◆ **REQUIRED WORK**
In the material below, find every line containing "lines" and copy that line.

◆ **STUDY MATERIAL**
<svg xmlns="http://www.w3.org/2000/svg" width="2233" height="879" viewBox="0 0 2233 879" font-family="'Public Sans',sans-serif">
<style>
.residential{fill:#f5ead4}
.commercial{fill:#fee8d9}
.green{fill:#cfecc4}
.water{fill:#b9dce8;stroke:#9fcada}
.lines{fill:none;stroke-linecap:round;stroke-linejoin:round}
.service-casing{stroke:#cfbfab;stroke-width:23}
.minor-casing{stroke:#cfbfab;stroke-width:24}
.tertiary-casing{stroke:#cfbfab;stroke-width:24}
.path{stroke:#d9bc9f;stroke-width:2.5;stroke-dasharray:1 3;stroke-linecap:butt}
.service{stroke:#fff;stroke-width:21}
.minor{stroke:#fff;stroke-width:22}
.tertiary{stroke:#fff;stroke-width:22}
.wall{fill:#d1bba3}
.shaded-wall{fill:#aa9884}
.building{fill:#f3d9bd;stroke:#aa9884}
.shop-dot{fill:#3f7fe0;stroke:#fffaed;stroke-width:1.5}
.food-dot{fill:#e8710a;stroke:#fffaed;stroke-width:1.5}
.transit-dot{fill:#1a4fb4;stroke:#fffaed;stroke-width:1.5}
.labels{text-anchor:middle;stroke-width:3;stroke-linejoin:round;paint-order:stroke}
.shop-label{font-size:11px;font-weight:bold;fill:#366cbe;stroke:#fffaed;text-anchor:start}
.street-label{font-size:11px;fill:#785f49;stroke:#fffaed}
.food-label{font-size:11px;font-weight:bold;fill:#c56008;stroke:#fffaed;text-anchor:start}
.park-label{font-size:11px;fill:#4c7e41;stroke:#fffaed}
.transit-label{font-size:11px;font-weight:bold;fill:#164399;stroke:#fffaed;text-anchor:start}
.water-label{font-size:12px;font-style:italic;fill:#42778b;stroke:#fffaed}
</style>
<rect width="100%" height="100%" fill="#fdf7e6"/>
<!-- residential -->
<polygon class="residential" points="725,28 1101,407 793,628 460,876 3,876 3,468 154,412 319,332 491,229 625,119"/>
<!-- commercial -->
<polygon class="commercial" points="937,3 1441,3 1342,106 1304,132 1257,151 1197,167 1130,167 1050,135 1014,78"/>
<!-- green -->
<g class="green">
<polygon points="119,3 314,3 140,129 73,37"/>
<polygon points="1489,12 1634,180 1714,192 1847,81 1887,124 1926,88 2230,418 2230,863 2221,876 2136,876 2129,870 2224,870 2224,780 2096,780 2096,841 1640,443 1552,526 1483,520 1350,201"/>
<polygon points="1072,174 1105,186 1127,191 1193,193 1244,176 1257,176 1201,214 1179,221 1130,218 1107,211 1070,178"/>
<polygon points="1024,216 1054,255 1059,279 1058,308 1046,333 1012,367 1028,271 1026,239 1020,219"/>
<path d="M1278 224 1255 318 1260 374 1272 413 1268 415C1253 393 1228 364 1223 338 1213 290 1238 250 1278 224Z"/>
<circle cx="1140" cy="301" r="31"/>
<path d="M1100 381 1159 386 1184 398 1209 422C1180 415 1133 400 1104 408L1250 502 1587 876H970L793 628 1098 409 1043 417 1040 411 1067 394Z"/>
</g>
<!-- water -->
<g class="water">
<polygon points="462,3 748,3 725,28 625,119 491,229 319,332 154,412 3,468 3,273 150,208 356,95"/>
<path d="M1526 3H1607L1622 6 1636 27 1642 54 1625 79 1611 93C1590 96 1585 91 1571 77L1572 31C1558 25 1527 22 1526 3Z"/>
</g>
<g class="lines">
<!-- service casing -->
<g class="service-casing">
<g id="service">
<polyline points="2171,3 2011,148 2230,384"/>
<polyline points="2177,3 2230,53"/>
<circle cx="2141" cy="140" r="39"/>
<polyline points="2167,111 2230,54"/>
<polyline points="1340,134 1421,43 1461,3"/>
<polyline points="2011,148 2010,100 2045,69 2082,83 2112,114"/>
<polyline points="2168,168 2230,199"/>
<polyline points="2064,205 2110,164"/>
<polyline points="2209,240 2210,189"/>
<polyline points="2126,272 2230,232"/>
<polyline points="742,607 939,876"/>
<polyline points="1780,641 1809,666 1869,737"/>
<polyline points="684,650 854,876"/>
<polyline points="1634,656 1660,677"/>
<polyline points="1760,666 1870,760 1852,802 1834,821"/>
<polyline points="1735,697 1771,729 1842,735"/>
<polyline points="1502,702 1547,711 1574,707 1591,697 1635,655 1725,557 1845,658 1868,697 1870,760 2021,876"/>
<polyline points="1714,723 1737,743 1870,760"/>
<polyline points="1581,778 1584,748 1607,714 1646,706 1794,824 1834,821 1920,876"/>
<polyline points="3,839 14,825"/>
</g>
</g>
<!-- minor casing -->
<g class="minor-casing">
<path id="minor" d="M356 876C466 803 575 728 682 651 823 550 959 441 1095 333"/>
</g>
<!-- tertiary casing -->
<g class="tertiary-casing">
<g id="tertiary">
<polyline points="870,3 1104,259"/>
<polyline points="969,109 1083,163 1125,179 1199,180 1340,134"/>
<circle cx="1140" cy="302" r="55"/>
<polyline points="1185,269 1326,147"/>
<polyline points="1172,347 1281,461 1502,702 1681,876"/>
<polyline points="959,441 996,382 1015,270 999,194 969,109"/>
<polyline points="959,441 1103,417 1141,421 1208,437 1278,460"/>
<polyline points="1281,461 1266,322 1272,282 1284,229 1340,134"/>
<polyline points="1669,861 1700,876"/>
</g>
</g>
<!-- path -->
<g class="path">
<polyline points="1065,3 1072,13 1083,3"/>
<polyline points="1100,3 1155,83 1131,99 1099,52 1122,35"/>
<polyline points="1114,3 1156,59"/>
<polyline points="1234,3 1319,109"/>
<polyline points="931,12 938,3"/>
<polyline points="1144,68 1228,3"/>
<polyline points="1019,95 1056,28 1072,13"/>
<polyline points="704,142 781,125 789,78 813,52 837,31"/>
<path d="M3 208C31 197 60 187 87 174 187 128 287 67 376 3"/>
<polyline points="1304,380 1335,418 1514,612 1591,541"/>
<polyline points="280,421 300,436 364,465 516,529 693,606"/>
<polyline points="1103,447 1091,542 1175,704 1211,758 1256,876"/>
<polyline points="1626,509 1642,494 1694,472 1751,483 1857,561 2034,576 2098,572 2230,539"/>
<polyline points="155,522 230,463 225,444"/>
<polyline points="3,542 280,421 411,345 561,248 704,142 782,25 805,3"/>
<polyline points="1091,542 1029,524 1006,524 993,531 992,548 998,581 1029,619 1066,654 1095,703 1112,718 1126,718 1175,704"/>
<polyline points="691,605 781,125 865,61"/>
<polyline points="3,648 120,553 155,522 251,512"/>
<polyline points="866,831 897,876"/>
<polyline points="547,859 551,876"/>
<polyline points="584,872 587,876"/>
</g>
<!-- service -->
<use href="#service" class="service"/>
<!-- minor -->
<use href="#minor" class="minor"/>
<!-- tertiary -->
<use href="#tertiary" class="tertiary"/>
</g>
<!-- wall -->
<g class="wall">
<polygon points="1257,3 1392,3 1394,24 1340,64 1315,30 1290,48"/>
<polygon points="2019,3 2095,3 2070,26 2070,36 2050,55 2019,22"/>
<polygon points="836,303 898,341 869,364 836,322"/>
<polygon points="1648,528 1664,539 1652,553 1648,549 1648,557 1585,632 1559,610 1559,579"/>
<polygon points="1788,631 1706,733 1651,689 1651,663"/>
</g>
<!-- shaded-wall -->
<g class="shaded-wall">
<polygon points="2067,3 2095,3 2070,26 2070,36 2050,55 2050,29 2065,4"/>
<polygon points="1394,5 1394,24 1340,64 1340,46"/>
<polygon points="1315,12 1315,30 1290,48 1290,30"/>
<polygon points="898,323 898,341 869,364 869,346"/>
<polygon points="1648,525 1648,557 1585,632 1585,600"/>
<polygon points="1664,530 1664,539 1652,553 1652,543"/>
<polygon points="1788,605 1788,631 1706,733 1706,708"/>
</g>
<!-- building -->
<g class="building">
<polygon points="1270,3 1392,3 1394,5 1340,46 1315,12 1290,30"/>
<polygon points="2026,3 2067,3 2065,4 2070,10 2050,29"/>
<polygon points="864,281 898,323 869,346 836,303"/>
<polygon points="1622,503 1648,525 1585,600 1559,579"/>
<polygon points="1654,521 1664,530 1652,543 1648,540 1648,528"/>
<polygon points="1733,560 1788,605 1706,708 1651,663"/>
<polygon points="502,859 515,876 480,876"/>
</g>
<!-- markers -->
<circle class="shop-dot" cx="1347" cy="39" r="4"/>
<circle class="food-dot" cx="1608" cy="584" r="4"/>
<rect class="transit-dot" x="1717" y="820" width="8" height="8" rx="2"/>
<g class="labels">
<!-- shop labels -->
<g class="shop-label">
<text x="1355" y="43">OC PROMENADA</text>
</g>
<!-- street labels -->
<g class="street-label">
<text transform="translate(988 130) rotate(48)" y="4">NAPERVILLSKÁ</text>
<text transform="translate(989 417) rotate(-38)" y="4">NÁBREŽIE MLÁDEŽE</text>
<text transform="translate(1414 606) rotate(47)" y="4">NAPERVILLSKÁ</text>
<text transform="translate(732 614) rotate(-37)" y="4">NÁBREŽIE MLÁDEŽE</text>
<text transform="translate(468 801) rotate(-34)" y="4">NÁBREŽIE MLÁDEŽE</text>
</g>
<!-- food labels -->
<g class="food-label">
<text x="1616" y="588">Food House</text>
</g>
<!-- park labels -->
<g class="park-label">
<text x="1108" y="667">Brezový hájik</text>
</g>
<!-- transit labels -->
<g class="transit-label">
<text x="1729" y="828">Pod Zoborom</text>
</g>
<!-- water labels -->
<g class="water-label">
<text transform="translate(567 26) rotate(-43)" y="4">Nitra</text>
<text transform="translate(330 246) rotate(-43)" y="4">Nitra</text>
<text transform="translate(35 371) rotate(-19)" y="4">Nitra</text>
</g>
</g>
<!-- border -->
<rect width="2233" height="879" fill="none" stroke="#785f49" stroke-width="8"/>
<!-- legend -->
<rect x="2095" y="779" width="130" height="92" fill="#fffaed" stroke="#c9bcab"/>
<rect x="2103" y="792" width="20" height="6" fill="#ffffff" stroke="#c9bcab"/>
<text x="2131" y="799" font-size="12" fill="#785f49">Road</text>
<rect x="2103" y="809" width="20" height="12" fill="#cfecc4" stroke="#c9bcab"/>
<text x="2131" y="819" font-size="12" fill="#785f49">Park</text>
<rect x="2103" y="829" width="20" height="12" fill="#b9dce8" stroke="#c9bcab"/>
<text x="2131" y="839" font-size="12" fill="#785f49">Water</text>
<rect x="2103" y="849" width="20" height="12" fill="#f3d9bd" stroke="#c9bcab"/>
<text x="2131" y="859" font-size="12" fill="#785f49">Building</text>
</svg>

◆ **SOLUTION FOR THIS EXERCISE**
.lines{fill:none;stroke-linecap:round;stroke-linejoin:round}
<g class="lines">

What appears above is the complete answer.